Researchers have produced the strongest evidence yet to suggest that a targeted reactive vaccination programme, rather than blanket vaccination, can control infectious diseases like rabies in threatened wild canid populations (dogs, wolves and foxes).
The research team from Oxford University, Glasgow University and Edinburgh University demonstrated that by vaccinating just thirty per cent of the Ethiopian wolf population, they could reduce the spread of rabies during an outbreak and consequently, the number of animals that die from this disease. Their study, published in the journal Nature, suggests that by vaccinating wolf packs living in the connecting mountain valleys close to the outbreak, they can contain disease outbreaks with unexpectedly low overall levels of vaccine coverage.
For nearly twenty years Oxford University’s Wildlife Conservation Research Unit (WildCRU) has been studying these animals and in 1995 established the Ethiopian Wolf Conservation Programme (EWCP) to address the most urgent threat to wolf survival. The population of just 500 can only be found in remote mountain enclaves in the Ethiopian Highlands. There are six subpopulations of between 10 and 50, with the largest group of 350 living in the Bale Mountains in the southeast. Canid diseases, such as rabies and distemper, are the major killers with domestic dogs being the main disease-carriers. The EWCP continues to vaccinate domestic dogs around wolf habitat to protect the wolves.

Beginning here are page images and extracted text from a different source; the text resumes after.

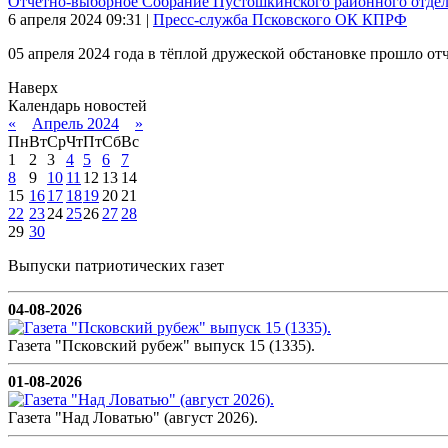
Отчетно-выборное Собрание Пустошкинского районного отд
6 апреля 2024
09:31
|
Пресс-служба Псковского ОК КПРФ
05 апреля 2024 года в тёплой дружеской обстановке прошло о
Наверх
Календарь новостей
«
Апрель 2024
»
Пн
Вт
Ср
Чт
Пт
Сб
Вс
1
2
3
4
5
6
7
8
9
10
11
12
13
14
15
16
17
18
19
20
21
22
23
24
25
26
27
28
29
30
Выпуски патриотических газет
04-08-2026
Газета "Псковский рубеж" выпуск 15 (1335).
01-08-2026
Газета "Над Ловатью" (август 2026).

After rabies outbreaks in the Bale Mountains in the early 1990s, which wiped out three quarters of the Ethiopian wolf population in this area, an emergency vaccination programme was introduced in 2003 in response to yet another outbreak that year.

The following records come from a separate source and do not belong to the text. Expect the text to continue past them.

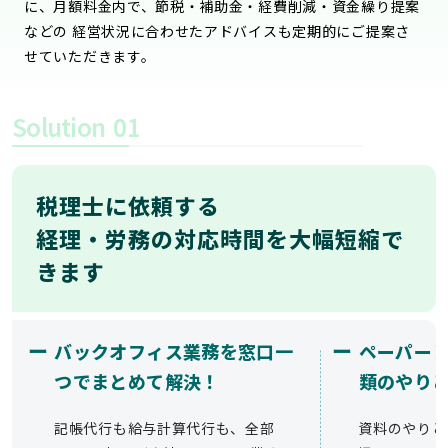
に、月額料金内で、節税・補助金・経費削減・資金繰り提案
などの 経営状況に合わせたアドバイスも定期的にご提案さ
せていただきます。
Solution
01
税理士に依頼する
経理・労務の対応時間を大幅短縮で
きます
ー
ー
バックオフィス業務を窓口一
ペーパー
つでまとめて解決！
類のやり
記帳代行も給与計算代行も、全部
資料のやりと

The study, an analysis of data collected by the EWCP, suggests that a preventative strategy to capture and vaccinate the whole population is impractical as the wolves live in remote, inaccessible mountain enclaves. Their alternative strategy adopted by the EWCP is an effective reactive response to outbreaks, whereby Ethiopian wolves living in the mountain valleys close to infected packs are targeted. The researchers have shown through modelling that even if outbreaks became far more frequent, fewer wolves would need to be vaccinated than under a wholesale vaccine programme in order to virtually eliminate the extinction threat posed by such outbreaks.
The researchers suggest that routine monitoring of the population enables the early detection of disease and a rapid response to deal with it. In the event of a single suspected case, they suggest that monitoring should be intensified and once two rabid carcasses are found, vaccination teams should be dispatched to target the subpopulations living in connecting valleys. Additional measures, such as vaccinating between 10 and 40 per cent of wolves in affected packs, if targeting the particularly large and highly connected packs, can substantially reduce overall mortality due to these outbreaks.
Dr Claudio Sillero-Zubiri, from Oxford’s WildCRU, said: ’Ethiopian wolves are the rarest carnivores in the world, restricted to a few montane enclaves in the Ethiopian Highlands. Canid diseases, such as rabies and distemper, transmitted from domestic dogs pose the most immediate threat to their persistence, and targeted vaccination intervention presents a useful tool to protect the remaining small wolf populations from extinction.’
Professor David Macdonald, Director of the WildCRU, said: ‘The WildCRU’s aim is to put innovative science to practical use. These discoveries would have been impossible without long-term field studies, and they show how cutting-edge science can have down-to-earth practical significance both for the protection of a very rare, and spectacular, wild species, and also for human well-being.’